Question 17. Broker-dealer Joe Romeo is registered with the state. Betty Buxom has recently been hired as his administrative assistant. His firm has given her the responsibility of effecting purchases and sales of securities for some of its smaller accounts as part of her duties. A broker-dealer registration or agent license has never been applied for or received by Ms. Buxom. Choose the most suitable option.
  • A. Joe Romeo’s registration should be revoked in accordance with the Uniform Securities Act, and he needs to be charged criminally and civilly.
  • B. Ms.

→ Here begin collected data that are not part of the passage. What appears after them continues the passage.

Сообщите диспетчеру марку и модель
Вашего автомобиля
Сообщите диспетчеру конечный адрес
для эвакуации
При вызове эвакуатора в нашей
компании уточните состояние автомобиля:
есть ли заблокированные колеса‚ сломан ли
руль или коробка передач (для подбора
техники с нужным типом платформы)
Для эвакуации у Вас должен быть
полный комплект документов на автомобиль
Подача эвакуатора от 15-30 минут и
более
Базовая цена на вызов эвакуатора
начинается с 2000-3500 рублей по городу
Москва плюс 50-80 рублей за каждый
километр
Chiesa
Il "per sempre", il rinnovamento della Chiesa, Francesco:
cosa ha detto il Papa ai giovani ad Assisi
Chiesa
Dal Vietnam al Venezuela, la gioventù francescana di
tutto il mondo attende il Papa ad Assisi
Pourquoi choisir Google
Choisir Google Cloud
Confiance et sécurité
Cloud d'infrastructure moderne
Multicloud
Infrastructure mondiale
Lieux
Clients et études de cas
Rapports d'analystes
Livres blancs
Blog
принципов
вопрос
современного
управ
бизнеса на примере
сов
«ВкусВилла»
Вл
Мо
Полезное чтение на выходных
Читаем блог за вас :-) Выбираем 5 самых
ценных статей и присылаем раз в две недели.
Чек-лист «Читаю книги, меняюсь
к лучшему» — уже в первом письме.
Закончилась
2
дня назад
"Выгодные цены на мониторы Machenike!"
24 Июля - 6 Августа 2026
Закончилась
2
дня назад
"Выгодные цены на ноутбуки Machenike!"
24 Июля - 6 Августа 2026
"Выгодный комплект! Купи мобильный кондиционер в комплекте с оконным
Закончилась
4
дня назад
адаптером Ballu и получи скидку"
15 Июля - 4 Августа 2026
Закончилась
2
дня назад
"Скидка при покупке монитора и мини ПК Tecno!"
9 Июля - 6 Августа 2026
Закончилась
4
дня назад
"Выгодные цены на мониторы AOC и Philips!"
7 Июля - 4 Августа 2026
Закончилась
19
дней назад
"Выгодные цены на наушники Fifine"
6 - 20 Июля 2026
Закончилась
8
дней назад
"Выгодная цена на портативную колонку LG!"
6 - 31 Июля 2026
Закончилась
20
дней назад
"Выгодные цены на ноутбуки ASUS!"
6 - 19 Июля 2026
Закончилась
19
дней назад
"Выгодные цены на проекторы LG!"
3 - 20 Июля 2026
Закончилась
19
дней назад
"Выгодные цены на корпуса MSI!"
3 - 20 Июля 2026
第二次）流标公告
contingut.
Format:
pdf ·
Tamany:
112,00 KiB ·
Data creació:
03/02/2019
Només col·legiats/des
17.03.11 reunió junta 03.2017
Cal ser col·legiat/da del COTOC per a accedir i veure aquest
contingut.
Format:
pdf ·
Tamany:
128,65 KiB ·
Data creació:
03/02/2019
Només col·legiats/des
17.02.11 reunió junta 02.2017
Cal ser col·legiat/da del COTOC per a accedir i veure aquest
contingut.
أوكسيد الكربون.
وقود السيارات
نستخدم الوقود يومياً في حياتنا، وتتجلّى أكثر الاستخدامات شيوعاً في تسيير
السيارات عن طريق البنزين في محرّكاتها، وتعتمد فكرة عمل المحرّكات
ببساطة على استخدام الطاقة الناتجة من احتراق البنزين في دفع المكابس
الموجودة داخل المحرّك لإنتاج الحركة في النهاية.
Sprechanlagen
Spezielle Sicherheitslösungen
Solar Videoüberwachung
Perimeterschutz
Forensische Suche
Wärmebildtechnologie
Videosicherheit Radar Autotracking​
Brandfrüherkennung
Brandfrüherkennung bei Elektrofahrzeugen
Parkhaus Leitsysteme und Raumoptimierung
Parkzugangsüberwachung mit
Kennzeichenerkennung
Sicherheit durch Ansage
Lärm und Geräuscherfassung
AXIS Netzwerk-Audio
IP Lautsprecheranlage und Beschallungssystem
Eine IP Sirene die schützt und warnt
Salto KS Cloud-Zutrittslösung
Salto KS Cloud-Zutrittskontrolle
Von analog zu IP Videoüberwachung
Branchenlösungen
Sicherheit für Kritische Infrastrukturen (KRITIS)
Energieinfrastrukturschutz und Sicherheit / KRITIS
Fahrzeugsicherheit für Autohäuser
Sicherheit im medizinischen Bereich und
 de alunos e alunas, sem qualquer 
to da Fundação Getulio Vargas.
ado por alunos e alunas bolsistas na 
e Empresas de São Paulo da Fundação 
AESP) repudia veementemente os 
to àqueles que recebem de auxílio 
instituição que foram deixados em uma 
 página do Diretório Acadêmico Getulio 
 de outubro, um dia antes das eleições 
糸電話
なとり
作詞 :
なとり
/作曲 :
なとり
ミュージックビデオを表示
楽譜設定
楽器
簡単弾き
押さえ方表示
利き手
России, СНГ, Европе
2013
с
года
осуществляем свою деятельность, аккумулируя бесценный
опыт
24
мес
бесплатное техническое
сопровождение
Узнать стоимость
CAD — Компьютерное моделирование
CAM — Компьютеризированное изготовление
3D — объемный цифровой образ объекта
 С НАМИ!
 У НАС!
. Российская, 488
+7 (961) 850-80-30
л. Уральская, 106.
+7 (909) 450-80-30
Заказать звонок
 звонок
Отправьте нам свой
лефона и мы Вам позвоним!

Buxom does not have a problem as long as she registers with the state as an agent within thirty days.
  • C. Joe Romeo’s registration may be revoked or suspended by the Administrator, and Joe may also face civil and criminal penalties.
  • D. Joe Romeo and Betty Buxom will both be charged with crimes under state law if the Administrator turns the case over to the state’s district attorney.

Correct Answer: C

Question 18. Out of the following statements, which is(are) NOT true about agents?
  • A. Administrators may terminate the registration of an agent who files for bankruptcy if they believe doing so would be “in the public interest.”.
  • B. The Administrator must be informed when an agent’s address changes, as well as his broker-dealer affiliate.
  • C. For an agent’s registration application to be accepted, he must demonstrate a specific level of financial stability.
  • D. All of the above

Correct Answer: C

Question 19. The 2003 NASAA Model Rule requires that non-federally insured investment advisers maintain their records for a period of at least:
  • A. three years.
  • B. five years.
  • C. seven years.
  • D. Until and unless they are registered with the state, investment advisers must maintain their records.

Correct Answer: B

Question 20. A state may not require a broker-dealer or investment adviser to file financial reports more often than:
  • A. once a year.
  • B. twice a year.
  • C. four times a year.
  • D. twelve times a year.

Correct Answer:

Explanation: Broker-dealers and investment advisers are not required to file financial reports more frequently than four times a year by individual states. Individual states are prohibited by the Securities and Exchange Act of 1934 from imposing more stringent requirements than what is already required by the SEC, and a quarterly report is required by the SEC. Consequently, a state may not require brokers and investment advisers to file monthly reports with it.